Graças a Deus! A variedade musical do Brasil auxilia nesse ponto. O carinho, os arranjos e as composições criadas são prova disso. Tanto espectadores como criados são públicos e produtores fiéis. Há uma participação muito grande da população. Aqui, em minha cidade (São Gonçalo do Amarante), o prefeito, Jaime Calado, é um apaixonado por música. Isso incentiva nosso trabalho, traz a população para perto e aproxima os eventos.

3- Seguindo essa linha das pessoas abraçando as Bandas e incentivando os trabalhos como um público presente: você vê a música como uma forma de transformação social?

A música é, sem dúvida, uma das atividades essenciais para a formação da identidade e da autonomia do humano e do jovem. É um instrumento que serve para o desenvolvimento do meio. Como desenvolvimento de um adulto. Promove conhecimento, crescimento e interação social. É, principalmente, uma forma de acessibilidade, de apresentação ao jovem marginalizado de um novo mundo.

4- Para encerrar a entrevista com Maestro, o Portal Brasil Sonoro pergunta: para você, Maestro Aldo, a carreira de música no Brasil vale a pena?

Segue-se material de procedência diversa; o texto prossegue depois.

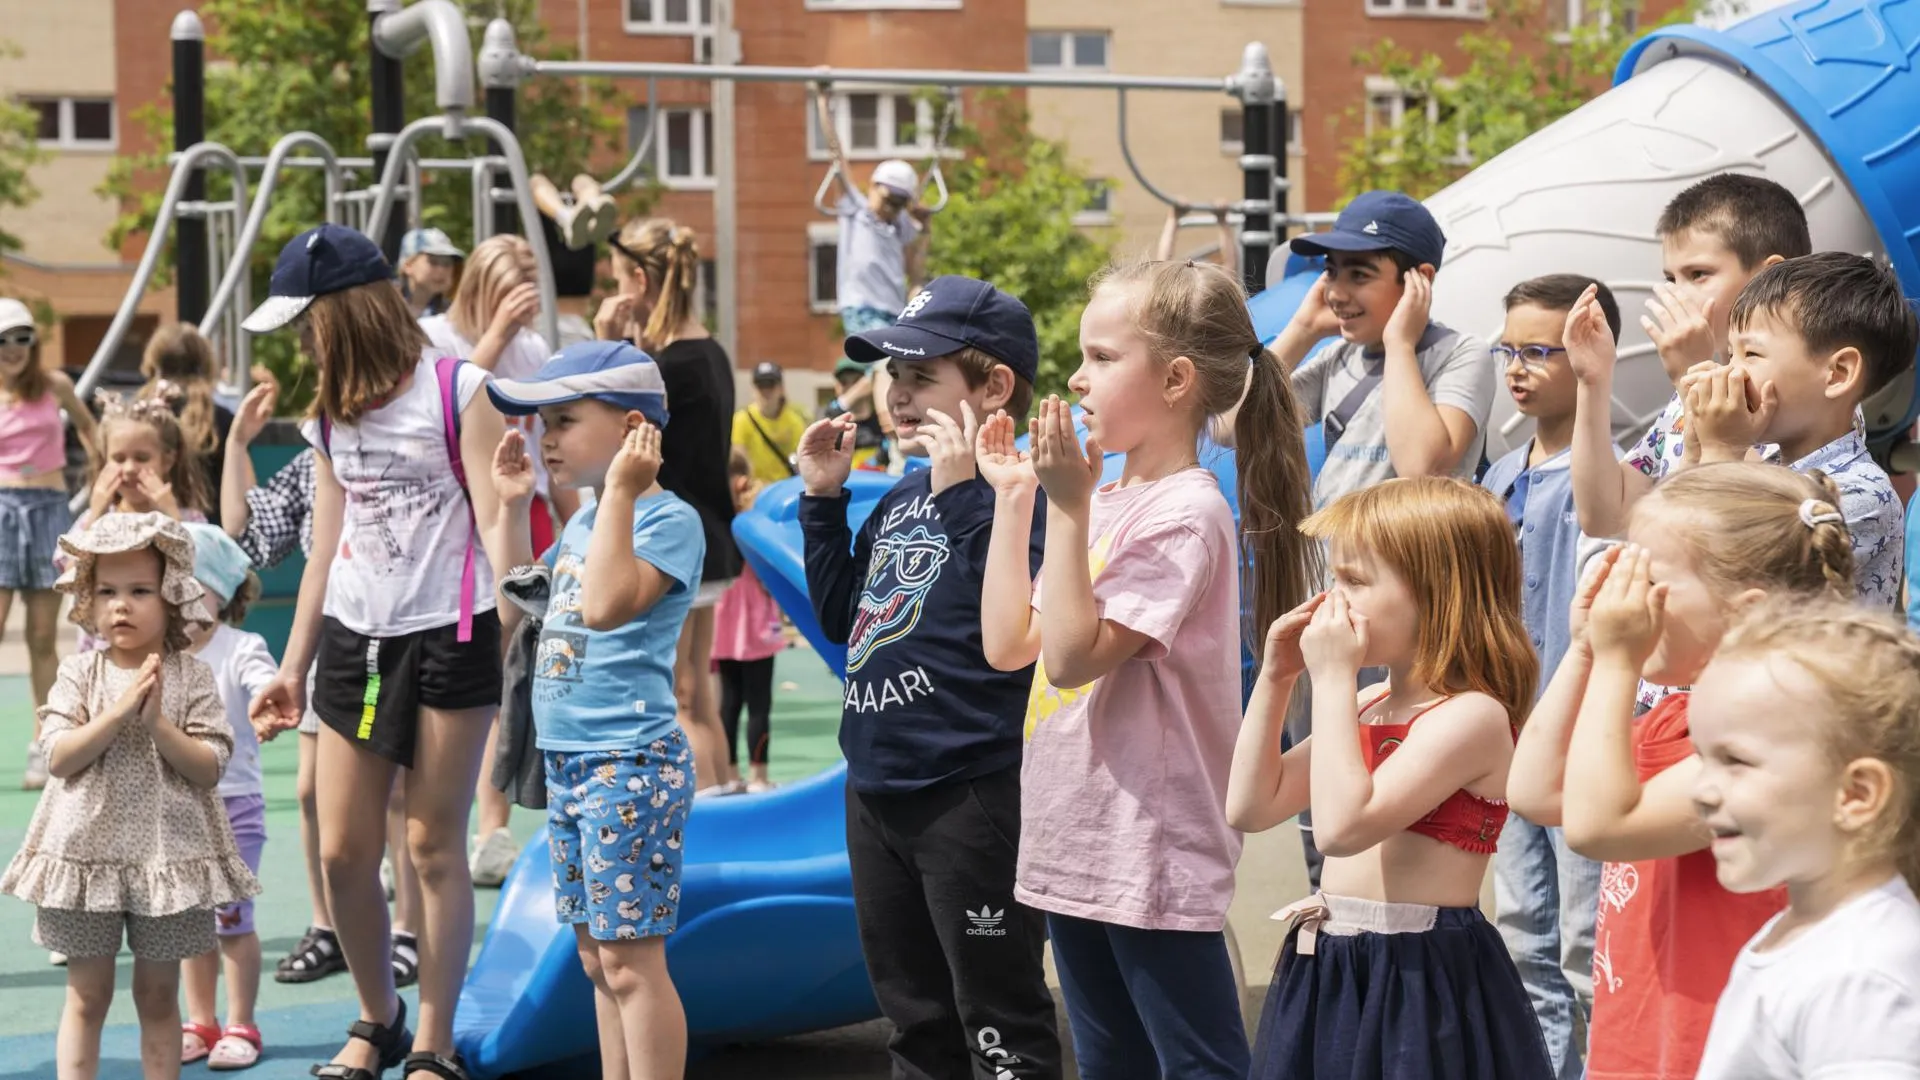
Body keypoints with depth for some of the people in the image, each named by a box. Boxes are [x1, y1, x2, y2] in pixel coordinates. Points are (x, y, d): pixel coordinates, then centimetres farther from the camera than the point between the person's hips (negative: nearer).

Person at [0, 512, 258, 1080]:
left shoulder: (190, 676, -3)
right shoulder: (79, 673, -1)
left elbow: (209, 767, -8)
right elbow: (58, 757, -11)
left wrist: (158, 722, -20)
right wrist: (119, 711, -19)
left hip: (168, 855, 0)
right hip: (87, 852, 0)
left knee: (158, 995, 11)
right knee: (88, 994, 9)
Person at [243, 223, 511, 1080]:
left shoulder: (455, 389, -7)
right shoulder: (330, 411, 11)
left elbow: (495, 523, -8)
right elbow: (326, 548, 15)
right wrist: (293, 668, 15)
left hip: (448, 636, -5)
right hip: (354, 639, 6)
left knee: (434, 847, 0)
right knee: (343, 851, 4)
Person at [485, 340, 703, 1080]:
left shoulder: (668, 519, -14)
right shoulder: (582, 523, 14)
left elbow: (606, 605, -29)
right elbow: (517, 609, 25)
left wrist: (620, 491, -25)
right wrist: (512, 507, 18)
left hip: (629, 766, -9)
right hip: (568, 763, 9)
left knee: (629, 958, -7)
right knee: (596, 957, 14)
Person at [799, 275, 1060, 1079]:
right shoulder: (900, 496, 10)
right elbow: (841, 617, 18)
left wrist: (961, 493, -28)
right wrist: (822, 499, 10)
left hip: (971, 795, -9)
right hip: (876, 791, 9)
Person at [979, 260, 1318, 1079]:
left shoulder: (1184, 512, -16)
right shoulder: (1107, 503, 10)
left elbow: (1074, 656, -21)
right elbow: (1008, 644, 9)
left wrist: (1069, 509, -22)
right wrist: (1013, 496, 9)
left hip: (1150, 850, -9)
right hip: (1076, 839, 9)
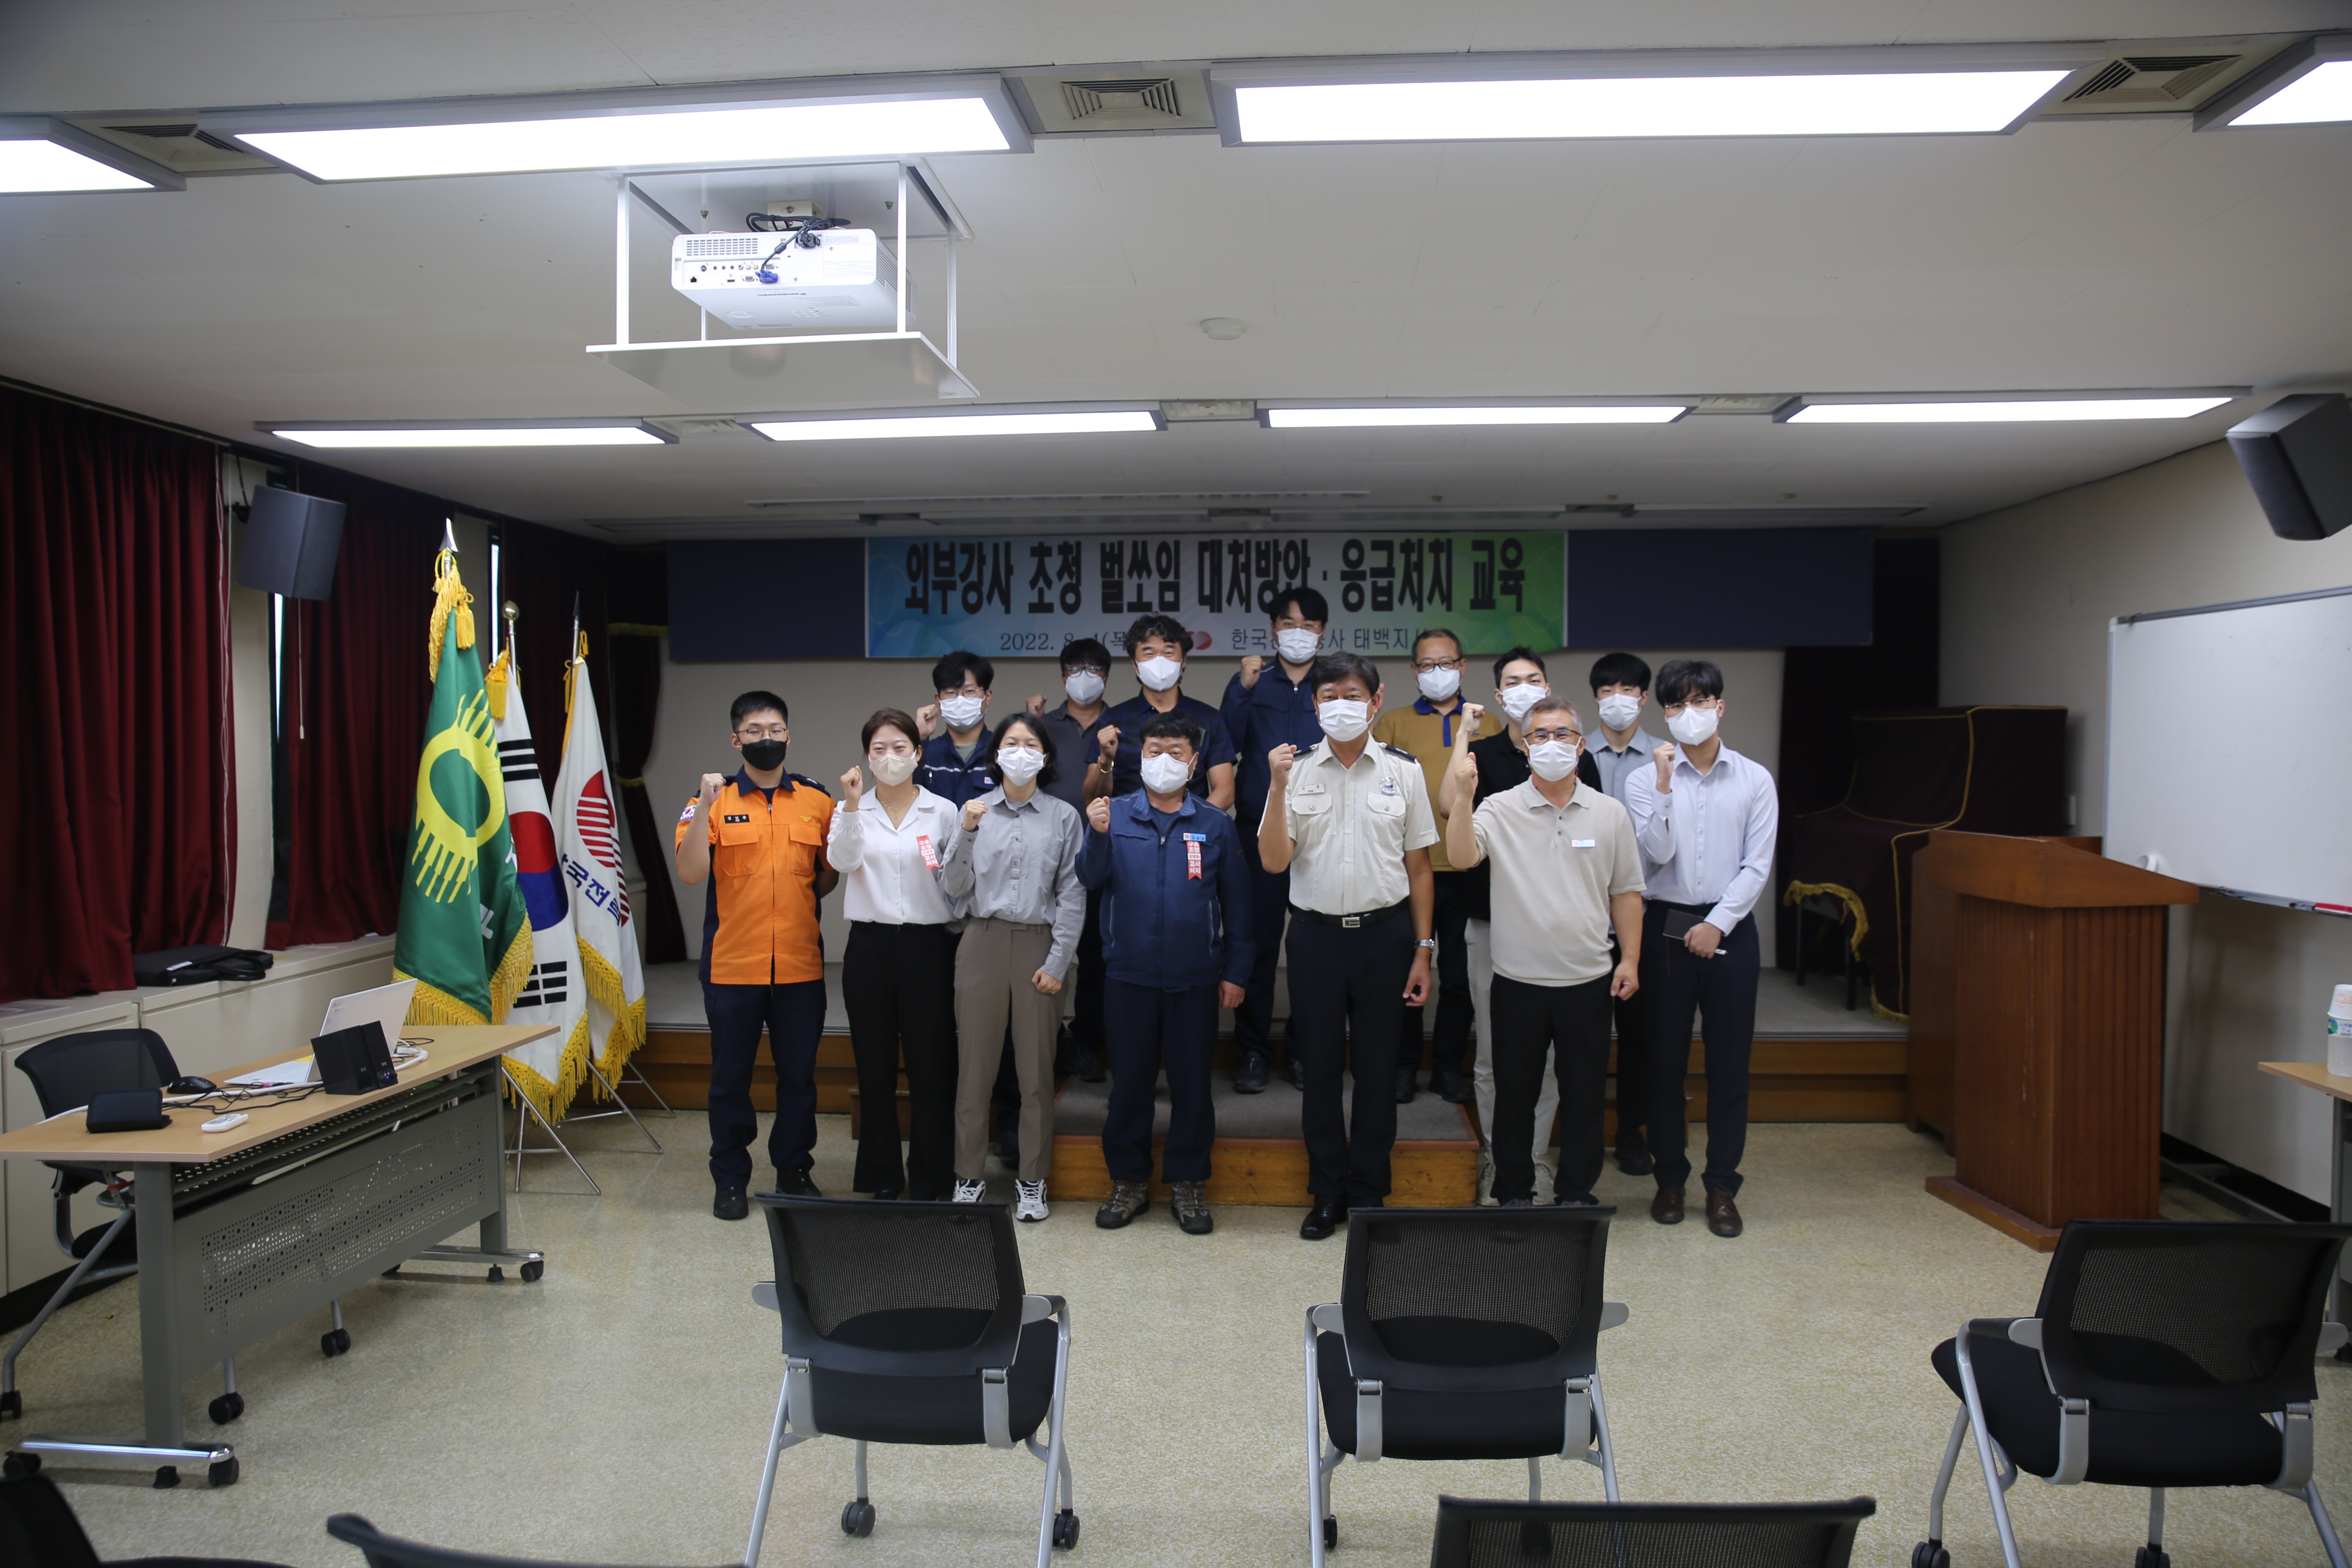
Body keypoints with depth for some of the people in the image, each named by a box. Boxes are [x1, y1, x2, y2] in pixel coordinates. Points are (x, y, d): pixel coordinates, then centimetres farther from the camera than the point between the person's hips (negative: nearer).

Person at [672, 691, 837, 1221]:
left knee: (799, 1073, 9)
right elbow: (690, 873, -13)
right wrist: (704, 808, -22)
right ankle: (730, 1178, 21)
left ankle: (794, 1169, 25)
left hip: (800, 966, 2)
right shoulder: (714, 799, 0)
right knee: (730, 1076, 8)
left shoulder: (817, 800, 6)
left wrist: (811, 892, -4)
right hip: (732, 966, -2)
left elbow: (831, 874, 15)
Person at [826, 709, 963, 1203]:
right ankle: (882, 1180, 20)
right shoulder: (851, 809, 6)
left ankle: (929, 1182, 14)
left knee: (930, 1067, 2)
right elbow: (842, 861, -13)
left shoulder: (942, 812, 3)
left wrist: (962, 955, 3)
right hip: (869, 945, 1)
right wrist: (852, 805, -25)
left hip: (927, 945, -1)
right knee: (875, 1068, 8)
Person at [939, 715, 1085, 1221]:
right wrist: (966, 834, -12)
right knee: (975, 1064, 3)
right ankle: (970, 1176, 16)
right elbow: (954, 887, 2)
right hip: (983, 940, 0)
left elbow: (1072, 895, 2)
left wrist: (1058, 963, -4)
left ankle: (1032, 1180, 17)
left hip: (1039, 943, 0)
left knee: (1037, 1068, 5)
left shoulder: (1063, 816, 4)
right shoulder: (975, 810, 5)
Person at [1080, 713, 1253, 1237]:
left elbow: (1236, 904, 6)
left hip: (1194, 979, 0)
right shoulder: (1115, 815, 3)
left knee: (1192, 1082, 8)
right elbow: (1090, 879, -8)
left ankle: (1188, 1183, 21)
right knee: (1129, 1080, 9)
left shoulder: (1216, 826, 3)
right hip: (1129, 974, 0)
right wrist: (1098, 836, -26)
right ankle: (1129, 1180, 22)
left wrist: (1235, 972, 3)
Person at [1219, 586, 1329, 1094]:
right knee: (1257, 941, 0)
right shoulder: (1251, 683, 9)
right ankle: (1254, 1051, 10)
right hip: (1260, 832, 0)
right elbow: (1226, 744, -5)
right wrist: (1242, 689, -15)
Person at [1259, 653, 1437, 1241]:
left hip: (1385, 932, 0)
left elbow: (1418, 867, 4)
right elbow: (1274, 861, -6)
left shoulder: (1403, 771, 1)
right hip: (1316, 933, 0)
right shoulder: (1297, 769, 1)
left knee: (1377, 1069, 8)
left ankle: (1369, 1195, 23)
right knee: (1319, 1067, 8)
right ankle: (1327, 1193, 23)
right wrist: (1278, 788, -17)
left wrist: (1423, 949, 0)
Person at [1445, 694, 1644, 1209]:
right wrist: (1463, 796, -30)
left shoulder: (1610, 813, 4)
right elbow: (1462, 857, -19)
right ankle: (1513, 1194, 26)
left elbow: (1626, 891, 8)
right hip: (1519, 982, -1)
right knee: (1514, 1096, 10)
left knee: (1585, 1097, 10)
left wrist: (1630, 959, 3)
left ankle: (1577, 1195, 27)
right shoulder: (1500, 809, -3)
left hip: (1589, 981, 1)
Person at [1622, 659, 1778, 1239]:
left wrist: (1717, 924, -8)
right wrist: (1665, 787, -18)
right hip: (1666, 927, 0)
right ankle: (1670, 1178, 19)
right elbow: (1658, 854, -10)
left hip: (1729, 928, 0)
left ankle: (1722, 1185, 15)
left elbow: (1757, 865, 0)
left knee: (1730, 1058, 4)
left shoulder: (1754, 780, 3)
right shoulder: (1645, 779, 1)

Primeiro isso parte do princípio daquele que quer seguir a carreira na música. Hoje nós temos diferentes tipos de músicos em relação a sua formação profissional. Infelizmente alguns deixam de lado a qualificação e permanecem num meio realizando trabalhos secundários que em nada agregam ao crescimento musical. Portanto, se a pessoa se dedicar, a profissão vigora, sim.

Nota do entrevistado

O município de São Gonçalo do Amarante foi um dos poucos municípios que realizou concurso específico para Professores de Música e Maestros de Banda. A intenção é criar mais Bandas no Município. A prefeitura chamou profissionais capacitados para a participação e realizou parcerias com o IFRN e a Escola de Música Municipal para ministrar aulas e cursos de música sob convênio. Um trabalho de grande agrado e exaltado pela comunidade musical.